Permanecieron en silencio hasta que Jordi aparcó justo a la puerta del piso de María, en Aribau.
—¿Estás nervioso por la boda? —preguntó María con la mano ya posada en la manilla de la puerta.
Jordi bajó el volumen de la radio.
—¿Nervioso? ¡Pues claro que sí! ¿Por qué lo preguntas? —Parecía sorprendido.
—No, por nada. Sólo noto que empiezo a sentir los nervios previos a la boda. Nada importante.
Jordi se volvió hacia ella.
—¿Seguro que estás bien? Te noto rara.
«Está en otro planeta. Pero así son todos los hombres, ¿no?».

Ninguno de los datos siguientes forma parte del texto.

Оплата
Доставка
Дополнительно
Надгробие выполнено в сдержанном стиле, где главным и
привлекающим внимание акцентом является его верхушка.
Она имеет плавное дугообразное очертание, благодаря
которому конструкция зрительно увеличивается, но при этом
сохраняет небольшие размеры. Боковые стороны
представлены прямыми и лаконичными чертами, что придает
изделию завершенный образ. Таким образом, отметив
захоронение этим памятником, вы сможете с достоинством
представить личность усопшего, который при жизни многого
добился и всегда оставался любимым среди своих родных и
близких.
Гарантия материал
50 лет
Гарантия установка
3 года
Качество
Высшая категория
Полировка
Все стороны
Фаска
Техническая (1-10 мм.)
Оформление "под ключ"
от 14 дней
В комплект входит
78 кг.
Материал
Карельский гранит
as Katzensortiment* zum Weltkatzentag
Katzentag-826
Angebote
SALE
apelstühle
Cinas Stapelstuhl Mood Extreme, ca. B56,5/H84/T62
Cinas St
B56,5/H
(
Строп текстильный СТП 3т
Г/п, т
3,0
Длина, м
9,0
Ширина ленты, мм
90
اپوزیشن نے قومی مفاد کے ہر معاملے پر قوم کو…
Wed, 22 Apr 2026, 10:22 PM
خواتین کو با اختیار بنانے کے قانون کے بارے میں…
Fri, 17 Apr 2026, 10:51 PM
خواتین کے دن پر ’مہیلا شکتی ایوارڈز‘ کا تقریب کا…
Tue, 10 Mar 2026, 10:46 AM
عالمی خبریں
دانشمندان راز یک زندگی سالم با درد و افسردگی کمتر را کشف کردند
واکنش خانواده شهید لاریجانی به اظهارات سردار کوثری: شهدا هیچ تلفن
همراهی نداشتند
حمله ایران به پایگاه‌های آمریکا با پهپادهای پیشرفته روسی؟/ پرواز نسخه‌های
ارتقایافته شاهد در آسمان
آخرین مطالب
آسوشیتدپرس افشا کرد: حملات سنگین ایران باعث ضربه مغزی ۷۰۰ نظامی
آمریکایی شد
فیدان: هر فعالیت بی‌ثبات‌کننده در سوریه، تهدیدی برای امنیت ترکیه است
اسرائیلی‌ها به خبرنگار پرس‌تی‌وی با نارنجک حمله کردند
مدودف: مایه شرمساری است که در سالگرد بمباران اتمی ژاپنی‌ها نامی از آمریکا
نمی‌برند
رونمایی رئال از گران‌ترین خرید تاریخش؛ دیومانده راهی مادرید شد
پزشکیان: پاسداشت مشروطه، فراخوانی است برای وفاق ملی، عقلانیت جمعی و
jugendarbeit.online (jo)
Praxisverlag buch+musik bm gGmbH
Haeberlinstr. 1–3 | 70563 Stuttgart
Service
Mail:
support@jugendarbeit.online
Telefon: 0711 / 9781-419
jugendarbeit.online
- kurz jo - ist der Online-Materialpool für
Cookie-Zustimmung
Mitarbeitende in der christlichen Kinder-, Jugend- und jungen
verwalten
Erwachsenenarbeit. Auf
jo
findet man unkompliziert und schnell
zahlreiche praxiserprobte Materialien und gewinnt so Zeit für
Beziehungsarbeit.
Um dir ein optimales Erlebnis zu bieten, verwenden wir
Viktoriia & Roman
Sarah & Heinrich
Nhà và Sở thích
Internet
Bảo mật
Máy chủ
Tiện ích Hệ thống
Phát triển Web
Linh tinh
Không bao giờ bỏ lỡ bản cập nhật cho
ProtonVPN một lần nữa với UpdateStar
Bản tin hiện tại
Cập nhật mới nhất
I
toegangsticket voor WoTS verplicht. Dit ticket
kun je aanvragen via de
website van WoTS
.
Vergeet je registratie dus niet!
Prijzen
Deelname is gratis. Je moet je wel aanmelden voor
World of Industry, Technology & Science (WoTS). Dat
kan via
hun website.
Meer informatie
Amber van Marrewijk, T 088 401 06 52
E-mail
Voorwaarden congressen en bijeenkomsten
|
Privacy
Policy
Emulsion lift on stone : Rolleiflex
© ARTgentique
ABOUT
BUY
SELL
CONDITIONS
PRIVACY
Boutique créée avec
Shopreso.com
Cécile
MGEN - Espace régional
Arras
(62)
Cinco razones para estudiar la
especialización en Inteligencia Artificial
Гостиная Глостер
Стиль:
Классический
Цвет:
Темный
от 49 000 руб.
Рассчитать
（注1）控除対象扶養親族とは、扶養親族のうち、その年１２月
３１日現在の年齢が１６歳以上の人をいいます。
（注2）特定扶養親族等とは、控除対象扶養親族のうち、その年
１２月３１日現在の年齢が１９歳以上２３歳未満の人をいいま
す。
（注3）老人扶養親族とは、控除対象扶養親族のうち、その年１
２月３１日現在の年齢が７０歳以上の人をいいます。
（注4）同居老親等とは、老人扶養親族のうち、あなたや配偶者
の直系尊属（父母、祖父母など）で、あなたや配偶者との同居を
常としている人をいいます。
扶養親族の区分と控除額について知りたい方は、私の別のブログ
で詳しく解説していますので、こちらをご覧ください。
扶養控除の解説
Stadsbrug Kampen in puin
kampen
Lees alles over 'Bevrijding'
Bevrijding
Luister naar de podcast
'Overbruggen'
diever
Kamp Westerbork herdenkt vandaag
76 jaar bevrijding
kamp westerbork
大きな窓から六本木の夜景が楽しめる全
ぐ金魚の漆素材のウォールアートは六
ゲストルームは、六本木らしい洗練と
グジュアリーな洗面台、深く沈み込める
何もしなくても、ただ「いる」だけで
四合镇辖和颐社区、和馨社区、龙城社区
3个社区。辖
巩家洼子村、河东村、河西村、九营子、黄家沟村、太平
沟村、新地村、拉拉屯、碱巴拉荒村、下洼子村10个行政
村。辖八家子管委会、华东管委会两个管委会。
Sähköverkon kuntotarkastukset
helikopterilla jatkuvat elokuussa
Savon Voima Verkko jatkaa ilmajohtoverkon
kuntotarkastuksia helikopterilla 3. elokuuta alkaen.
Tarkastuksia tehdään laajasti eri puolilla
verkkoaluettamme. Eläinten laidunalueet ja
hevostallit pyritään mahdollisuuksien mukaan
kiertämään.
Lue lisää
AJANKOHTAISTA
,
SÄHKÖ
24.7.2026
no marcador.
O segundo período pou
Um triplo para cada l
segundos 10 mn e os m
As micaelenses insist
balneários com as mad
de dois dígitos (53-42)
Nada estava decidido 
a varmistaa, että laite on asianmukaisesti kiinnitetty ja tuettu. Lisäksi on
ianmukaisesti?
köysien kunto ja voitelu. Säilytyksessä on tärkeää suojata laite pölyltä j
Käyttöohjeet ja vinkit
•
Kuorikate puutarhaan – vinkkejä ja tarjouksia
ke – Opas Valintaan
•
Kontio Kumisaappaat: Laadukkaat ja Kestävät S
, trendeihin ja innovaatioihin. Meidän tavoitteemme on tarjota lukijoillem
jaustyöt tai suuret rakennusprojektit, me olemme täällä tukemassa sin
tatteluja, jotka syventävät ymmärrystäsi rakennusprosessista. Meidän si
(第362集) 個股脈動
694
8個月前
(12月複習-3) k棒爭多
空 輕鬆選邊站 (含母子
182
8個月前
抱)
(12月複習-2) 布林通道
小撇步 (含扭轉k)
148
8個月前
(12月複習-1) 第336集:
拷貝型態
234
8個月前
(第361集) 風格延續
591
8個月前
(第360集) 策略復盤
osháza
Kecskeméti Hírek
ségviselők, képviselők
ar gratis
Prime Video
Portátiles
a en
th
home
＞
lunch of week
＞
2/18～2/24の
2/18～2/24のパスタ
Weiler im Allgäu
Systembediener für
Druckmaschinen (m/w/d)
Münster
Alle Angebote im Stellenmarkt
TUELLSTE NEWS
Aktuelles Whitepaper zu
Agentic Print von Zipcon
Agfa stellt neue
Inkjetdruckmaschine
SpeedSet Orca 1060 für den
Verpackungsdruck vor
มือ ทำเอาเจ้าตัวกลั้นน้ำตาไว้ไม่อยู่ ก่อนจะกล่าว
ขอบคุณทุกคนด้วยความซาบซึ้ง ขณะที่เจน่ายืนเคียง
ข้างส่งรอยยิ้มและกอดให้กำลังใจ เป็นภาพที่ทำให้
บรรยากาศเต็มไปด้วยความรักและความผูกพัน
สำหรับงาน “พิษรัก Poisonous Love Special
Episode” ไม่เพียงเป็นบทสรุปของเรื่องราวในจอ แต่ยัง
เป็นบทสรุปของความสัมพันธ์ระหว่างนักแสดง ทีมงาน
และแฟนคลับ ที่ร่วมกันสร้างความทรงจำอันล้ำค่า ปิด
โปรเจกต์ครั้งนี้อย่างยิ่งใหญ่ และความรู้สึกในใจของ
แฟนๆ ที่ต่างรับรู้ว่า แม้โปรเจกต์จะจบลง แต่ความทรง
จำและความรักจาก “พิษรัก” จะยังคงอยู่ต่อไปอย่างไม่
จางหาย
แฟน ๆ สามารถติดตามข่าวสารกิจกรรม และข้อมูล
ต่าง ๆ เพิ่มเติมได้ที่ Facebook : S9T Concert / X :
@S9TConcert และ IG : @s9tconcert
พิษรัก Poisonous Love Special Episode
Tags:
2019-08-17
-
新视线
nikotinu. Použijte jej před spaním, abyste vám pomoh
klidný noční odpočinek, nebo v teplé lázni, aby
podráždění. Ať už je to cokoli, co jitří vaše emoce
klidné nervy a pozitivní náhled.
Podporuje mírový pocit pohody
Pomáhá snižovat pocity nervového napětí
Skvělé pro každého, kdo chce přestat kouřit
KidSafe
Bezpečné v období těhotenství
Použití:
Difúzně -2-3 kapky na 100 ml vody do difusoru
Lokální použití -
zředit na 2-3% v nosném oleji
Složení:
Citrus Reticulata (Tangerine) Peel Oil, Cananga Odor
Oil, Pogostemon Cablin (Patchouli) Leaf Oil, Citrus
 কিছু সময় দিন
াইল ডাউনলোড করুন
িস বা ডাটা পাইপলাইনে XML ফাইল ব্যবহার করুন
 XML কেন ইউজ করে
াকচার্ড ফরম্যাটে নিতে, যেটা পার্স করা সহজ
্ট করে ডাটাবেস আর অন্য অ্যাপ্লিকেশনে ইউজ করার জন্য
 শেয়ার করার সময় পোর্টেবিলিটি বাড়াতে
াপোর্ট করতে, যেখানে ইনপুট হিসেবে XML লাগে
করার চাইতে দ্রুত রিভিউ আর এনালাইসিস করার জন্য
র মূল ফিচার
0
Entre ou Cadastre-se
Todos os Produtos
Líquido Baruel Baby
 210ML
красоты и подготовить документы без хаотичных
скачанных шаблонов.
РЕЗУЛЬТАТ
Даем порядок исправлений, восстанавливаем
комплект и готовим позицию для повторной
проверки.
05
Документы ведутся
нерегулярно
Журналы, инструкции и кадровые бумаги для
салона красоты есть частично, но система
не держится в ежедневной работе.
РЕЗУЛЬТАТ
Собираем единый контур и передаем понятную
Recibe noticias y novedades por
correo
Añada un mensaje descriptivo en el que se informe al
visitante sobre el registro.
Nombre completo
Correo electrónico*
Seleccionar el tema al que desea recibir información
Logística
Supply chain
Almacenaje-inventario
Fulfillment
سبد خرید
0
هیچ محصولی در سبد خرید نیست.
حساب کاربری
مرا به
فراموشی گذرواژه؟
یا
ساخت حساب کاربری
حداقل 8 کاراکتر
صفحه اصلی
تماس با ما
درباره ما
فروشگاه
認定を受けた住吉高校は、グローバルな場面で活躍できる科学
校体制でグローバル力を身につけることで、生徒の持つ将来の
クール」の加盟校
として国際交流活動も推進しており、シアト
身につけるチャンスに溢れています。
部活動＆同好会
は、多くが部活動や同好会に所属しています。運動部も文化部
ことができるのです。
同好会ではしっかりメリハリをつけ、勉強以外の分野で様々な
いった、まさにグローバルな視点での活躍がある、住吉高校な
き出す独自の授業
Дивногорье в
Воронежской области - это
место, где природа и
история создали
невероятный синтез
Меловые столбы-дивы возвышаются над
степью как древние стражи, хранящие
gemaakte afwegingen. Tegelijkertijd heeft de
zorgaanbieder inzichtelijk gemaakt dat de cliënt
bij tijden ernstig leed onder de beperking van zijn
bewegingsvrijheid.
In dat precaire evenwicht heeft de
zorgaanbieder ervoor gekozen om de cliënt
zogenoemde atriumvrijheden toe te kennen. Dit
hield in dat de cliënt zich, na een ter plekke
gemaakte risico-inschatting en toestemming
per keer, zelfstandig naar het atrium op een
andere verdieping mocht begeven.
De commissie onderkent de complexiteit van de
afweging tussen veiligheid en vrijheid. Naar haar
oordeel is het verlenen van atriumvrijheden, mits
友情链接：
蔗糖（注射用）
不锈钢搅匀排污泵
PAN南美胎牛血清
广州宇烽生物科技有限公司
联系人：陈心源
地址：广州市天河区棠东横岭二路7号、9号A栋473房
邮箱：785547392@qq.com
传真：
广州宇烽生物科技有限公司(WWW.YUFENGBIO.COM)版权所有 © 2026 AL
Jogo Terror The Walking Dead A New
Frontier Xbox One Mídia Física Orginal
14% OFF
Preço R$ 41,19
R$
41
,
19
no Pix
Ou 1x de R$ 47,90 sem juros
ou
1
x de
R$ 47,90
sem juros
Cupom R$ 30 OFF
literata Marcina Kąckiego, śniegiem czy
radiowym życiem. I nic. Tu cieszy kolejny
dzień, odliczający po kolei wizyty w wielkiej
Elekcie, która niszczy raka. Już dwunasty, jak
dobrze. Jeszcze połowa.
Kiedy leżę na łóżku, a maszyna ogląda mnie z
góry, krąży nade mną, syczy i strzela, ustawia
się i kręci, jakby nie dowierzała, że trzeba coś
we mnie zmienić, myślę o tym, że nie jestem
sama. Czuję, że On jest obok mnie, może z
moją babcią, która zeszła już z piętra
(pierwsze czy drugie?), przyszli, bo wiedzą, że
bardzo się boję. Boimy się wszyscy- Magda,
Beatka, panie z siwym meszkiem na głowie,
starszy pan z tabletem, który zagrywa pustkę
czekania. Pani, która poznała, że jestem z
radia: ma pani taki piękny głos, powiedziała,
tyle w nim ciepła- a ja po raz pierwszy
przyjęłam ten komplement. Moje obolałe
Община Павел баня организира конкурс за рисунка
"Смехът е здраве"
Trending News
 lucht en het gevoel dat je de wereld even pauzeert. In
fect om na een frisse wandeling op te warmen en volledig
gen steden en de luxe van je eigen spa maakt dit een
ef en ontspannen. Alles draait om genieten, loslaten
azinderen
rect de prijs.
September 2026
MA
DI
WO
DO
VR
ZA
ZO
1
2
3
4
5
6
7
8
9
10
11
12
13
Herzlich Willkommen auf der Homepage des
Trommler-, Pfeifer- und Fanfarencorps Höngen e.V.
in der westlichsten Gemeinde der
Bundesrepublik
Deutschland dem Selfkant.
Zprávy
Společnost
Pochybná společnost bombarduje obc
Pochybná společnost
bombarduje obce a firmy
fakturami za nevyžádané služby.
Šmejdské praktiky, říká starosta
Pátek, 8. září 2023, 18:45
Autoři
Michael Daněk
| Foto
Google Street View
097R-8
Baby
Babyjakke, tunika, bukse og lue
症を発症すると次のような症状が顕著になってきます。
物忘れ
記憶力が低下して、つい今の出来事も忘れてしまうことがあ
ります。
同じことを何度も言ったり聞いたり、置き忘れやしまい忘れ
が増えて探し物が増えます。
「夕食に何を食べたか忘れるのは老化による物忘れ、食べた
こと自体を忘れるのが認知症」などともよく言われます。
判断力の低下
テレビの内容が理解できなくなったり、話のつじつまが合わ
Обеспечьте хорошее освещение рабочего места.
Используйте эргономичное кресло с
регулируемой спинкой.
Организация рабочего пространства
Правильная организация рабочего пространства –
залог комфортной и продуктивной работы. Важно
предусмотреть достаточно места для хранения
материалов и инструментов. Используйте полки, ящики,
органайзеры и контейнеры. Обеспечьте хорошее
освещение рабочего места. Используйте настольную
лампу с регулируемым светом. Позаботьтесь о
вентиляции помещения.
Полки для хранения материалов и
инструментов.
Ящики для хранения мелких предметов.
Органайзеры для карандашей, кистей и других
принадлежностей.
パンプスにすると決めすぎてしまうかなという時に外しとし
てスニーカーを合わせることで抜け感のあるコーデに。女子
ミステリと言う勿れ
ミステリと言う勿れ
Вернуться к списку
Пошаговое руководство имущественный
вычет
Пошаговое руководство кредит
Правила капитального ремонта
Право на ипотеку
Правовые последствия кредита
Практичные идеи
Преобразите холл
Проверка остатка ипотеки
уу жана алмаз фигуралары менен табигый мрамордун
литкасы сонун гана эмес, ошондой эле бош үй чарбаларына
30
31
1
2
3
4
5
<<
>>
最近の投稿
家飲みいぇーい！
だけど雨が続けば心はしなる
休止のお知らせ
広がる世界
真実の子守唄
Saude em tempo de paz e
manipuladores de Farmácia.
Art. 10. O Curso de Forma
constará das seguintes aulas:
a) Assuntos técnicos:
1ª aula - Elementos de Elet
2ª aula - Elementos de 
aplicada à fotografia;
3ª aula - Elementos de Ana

María cerró la puerta de su piso y se apoyó tras ella; por fin se sentía a salvo. Bombillo corrió hacia ella y empezó a frotar la pequeña cabeza contra su pierna. Lo cogió en brazos y lo estrechó con tanta fuerza que el animalito maulló, y de un salto salió corriendo. María se quitó el abrigo y fue derecha a la nevera para beber un poco de agua.
Se sentó en su terraza, disfrutando del sol otoñal de primera hora de la tarde, perdiendo la mirada en el perfil de Barcelona.
«Debe de ser la ansiedad prenupcial o simplemente esta horrible resaca, pero sólo me apetece estar sola. ¿Por qué estoy tan triste? ¿Por qué la besé?»
»Aunque fue tan especial…
»¡Dios, tengo que dejar de pensar en esto ahora mismo!».
María bebió un buen trago de agua.
«¿Cuándo volveré a verla? Me siento tan vulnerable… Abuela… ¡Eso es! ¿Por qué no voy verla mañana, que es domingo? ¡Hoy! Esta noche todo el mundo estará pendiente del fútbol y si gana el Barça no soportaré a todos esos hinchas en la calle haciendo ruido y sin dejarme dormir con tanto bocinazo. Ojalá pierdan y se callen todos. ¿Debería llamar a la abuela para avisarla de que voy?».
Cogió el móvil y lo soltó a medio marcar.
«No, le daré una sorpresa, qué contenta se pondrá. No se lo diré ni a mi madre. Sí, esto es justo lo que necesito».